Der erste Halt nach zwei Stunden bzw. 80 km ist Murray Bridge (17000 Einwohner). Keine Ahnung, warum wir dort halten, denn niemand kann aus- oder einsteigen. Über den zweitlängsten Fluss  Australiens, den Murray, auf dem Hausboote liegen, führen eine Straßen- und eine Eisenbahnbrücke.

www.murraybridge.sa.gov.au.

Nach vier Stunden kommen wir nach „Bordertown“. Wir erreichen den Staat Victoria zum „lunch“ („Curry oft the Day“ bzw. Baked moussaka“. Dessert). Es ist eine andere Zeitzone, weshalb wir die Uhr eine halbe Stunde vor stellen müssen. Eine weitere Stadt im Nirgendwo heißt Nhill. Die endlosen Ebenen werden mitunter durch Schafherden bevölkert. Man fragt sich, was die Viecher auf diesen kahlen Flächen noch zu fressen finden. Wenigstens sind sie noch nicht verhungert wie in anderen Landesteilen.
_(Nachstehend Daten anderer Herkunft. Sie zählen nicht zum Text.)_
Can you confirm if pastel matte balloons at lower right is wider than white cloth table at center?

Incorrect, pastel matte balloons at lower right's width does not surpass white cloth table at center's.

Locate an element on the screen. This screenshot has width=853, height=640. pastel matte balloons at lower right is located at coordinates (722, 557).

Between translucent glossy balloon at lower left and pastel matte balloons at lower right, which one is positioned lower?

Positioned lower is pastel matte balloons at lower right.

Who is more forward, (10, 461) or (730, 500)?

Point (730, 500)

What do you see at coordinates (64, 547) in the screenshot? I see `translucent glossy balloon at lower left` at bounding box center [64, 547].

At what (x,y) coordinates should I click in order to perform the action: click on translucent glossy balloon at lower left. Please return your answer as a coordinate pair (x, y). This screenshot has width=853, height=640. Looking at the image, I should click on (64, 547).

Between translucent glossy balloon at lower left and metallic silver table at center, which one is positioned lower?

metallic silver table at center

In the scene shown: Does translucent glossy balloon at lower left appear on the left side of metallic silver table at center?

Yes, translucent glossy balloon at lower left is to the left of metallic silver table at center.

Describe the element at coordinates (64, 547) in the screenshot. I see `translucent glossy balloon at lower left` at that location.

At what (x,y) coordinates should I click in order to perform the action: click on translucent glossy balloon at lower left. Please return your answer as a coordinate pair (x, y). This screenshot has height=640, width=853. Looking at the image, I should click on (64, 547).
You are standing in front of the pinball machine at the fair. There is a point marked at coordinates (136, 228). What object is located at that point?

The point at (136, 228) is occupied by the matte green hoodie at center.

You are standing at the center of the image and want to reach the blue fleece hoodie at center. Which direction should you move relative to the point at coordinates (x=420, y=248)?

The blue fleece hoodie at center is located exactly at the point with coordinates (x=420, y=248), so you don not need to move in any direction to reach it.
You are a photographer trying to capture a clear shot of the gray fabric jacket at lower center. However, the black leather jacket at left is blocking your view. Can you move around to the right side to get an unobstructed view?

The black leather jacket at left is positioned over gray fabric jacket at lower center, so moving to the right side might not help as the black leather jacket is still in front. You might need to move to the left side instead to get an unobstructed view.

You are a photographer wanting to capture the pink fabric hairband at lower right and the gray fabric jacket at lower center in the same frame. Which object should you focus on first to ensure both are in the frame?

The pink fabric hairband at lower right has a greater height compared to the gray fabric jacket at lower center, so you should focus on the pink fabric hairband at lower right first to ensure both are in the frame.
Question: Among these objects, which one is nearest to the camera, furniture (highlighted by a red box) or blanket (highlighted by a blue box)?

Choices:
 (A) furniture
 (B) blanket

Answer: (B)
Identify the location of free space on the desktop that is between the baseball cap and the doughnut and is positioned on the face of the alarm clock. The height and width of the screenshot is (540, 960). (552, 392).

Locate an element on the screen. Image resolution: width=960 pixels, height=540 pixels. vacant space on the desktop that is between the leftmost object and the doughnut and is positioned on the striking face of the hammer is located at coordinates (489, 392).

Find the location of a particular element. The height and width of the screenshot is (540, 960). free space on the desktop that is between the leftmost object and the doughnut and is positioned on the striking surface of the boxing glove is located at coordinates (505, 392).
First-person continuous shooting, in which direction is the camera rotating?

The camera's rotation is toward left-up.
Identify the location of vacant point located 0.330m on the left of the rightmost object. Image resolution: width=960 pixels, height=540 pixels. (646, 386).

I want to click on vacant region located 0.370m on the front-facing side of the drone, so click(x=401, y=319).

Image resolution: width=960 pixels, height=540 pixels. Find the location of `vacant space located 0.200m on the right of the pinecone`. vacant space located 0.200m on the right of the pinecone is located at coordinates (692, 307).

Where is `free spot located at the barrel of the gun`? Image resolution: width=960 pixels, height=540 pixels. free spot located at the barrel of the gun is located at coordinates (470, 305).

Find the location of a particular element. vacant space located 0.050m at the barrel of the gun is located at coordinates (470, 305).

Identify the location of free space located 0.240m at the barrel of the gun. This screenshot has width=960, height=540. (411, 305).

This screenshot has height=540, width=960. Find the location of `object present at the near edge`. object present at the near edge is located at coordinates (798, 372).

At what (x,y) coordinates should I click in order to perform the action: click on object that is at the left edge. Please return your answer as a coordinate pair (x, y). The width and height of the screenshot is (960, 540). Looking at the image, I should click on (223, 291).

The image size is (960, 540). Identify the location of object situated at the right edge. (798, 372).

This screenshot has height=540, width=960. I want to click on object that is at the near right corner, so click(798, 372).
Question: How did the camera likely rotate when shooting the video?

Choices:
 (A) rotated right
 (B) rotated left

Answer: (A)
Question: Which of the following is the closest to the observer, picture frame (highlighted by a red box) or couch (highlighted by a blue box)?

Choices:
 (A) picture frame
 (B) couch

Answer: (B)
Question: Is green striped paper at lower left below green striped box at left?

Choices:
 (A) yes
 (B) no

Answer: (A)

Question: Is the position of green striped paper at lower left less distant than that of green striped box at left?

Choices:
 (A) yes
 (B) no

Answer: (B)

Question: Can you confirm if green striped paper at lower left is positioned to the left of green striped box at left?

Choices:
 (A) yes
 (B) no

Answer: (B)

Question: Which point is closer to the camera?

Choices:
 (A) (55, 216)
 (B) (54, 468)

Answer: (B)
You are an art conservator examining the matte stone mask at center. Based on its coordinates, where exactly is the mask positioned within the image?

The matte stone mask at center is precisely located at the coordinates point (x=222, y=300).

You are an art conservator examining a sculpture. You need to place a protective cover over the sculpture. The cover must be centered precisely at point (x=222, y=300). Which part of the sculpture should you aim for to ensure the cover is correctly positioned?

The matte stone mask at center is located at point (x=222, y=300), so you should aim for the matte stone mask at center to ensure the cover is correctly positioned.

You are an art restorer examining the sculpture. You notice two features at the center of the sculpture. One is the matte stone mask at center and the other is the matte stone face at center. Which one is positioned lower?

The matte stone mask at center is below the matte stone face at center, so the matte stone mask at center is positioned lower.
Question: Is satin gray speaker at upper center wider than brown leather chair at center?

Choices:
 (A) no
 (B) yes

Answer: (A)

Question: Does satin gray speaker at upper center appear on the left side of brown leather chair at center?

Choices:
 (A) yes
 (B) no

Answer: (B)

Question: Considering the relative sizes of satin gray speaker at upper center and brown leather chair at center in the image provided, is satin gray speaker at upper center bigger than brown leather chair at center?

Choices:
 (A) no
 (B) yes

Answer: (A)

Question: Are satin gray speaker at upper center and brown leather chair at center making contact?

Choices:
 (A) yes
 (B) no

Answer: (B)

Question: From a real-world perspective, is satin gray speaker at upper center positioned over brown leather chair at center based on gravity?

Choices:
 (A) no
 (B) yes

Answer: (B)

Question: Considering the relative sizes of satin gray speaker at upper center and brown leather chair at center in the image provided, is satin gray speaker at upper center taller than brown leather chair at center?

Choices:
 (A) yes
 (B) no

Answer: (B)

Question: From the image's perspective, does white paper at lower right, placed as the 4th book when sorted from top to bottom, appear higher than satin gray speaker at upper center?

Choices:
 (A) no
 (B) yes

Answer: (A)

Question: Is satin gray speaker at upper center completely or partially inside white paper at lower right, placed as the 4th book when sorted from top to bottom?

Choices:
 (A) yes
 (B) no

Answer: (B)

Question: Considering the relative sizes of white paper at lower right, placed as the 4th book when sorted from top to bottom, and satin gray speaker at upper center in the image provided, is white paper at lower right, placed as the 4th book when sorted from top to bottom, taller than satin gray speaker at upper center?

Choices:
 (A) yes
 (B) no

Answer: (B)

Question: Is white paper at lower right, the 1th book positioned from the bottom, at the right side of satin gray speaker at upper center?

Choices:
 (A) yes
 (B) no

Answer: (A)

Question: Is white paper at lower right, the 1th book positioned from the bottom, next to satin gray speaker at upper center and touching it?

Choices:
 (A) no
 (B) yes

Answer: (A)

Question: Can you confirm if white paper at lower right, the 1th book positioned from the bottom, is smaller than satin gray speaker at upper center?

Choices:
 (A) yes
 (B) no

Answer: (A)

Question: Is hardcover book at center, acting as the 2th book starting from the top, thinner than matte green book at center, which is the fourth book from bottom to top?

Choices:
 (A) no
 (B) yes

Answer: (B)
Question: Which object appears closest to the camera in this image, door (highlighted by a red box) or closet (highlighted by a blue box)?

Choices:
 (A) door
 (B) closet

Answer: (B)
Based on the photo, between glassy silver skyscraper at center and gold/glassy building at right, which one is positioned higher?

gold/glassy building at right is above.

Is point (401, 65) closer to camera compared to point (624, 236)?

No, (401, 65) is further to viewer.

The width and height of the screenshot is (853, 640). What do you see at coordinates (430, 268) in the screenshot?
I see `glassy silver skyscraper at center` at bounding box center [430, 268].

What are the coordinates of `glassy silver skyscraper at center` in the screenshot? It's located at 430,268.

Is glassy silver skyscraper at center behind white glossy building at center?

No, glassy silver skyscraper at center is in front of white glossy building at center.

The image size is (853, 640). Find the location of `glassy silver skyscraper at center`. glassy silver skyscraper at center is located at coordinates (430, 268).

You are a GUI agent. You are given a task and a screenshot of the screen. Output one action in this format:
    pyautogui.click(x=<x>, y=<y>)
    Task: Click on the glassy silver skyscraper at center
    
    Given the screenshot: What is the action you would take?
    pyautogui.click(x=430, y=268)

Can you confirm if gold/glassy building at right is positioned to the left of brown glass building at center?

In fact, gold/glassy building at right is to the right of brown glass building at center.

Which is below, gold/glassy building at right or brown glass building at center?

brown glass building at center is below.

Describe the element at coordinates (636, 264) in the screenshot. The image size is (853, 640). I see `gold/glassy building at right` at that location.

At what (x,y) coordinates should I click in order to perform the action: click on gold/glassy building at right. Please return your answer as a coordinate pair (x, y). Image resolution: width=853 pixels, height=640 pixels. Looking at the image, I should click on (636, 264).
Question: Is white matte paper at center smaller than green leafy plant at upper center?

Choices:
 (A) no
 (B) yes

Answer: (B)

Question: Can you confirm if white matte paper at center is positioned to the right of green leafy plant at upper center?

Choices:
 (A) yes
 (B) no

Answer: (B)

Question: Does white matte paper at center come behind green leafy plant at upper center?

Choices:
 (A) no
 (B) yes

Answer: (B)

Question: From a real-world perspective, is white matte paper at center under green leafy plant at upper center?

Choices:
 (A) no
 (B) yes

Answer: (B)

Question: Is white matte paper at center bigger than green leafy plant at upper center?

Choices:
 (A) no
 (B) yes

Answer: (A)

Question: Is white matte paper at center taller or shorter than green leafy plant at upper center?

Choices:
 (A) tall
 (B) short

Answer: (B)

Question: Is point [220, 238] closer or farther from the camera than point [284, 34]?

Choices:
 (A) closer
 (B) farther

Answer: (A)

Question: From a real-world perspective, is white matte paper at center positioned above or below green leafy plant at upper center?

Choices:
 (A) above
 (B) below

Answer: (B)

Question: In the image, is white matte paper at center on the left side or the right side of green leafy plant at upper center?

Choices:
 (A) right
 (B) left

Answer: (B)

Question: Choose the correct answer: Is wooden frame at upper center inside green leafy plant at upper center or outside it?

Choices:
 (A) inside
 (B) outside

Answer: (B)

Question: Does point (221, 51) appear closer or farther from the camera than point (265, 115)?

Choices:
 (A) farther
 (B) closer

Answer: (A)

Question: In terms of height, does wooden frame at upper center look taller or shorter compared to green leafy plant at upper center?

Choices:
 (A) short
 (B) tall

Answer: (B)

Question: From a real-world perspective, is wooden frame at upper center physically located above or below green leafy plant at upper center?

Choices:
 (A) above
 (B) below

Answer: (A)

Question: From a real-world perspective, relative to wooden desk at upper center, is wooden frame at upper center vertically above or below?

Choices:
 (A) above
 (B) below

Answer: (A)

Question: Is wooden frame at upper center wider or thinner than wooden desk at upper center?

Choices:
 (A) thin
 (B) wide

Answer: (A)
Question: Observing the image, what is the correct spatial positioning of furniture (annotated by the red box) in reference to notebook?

Dann schleichen wir uns rein in Dimboola, wo uns ein Güterzug begegnet. Die beiden Lokführer werden ausgewechselt. Wir sind mit dem Nachtisch beschäftigt. Nach Horsham wird es wieder etwas hügelig. In Stawell steigen die ersten aus. Ararat soll die einzige Stadt Australiens sein, die von Chinesen  gegründet wurde. Sie durften auf dem Weg zu den Goldfeldern nicht in Melbourne an Land gehen, sondern mussten über Adelaide den mühsamen Landweg nehmen. Eine Zugbegleiterin erläutert immer die  Stationen, spricht aber für mich zu schnell. Wieder steigen einige aus. Die endlosen beigen Ebenen mit einigen Eukalyptusbäumen ermüden uns allmählich, auch wenn es noch einmal Kaffee mit furchtbar süßem Kuchen gibt.

In Geelong erreichen wir das Meer und fahren gaaanz langsam am Hafenbecken vorbei. Wir haben Verspätung, die noch zunimmt, weil wir anderen Zügen in die Quere kommen. Dafür wird die Aussicht interessanter.  Noch eine Stunde bis Melbourne Southern Cross Station. Dort  wird sehr umständlich das Gepäck ausgegeben.

Eigentlich schade, dass diese Bahn nur noch touristisch genutzt wird und die Konkurrenz mit dem Flugzeug aufgegeben hat.

http://www.greatsouthernrail.com.au.

Im Bahnhof werden wir von unseren Freunden begrüßt, die uns mit in den Zug nach Castlemaine nehmen. Der wird allerdings zunächst geputzt. (Wie oft werden eigentlich Vorortzüge in Deutschland gesäubert?) Wir wollen ihr Leben in der Provinz kennenlernen und lassen Melbourne erst einmal hinter uns. Nach einer weiteren guten Stunde sind wir am Ziel.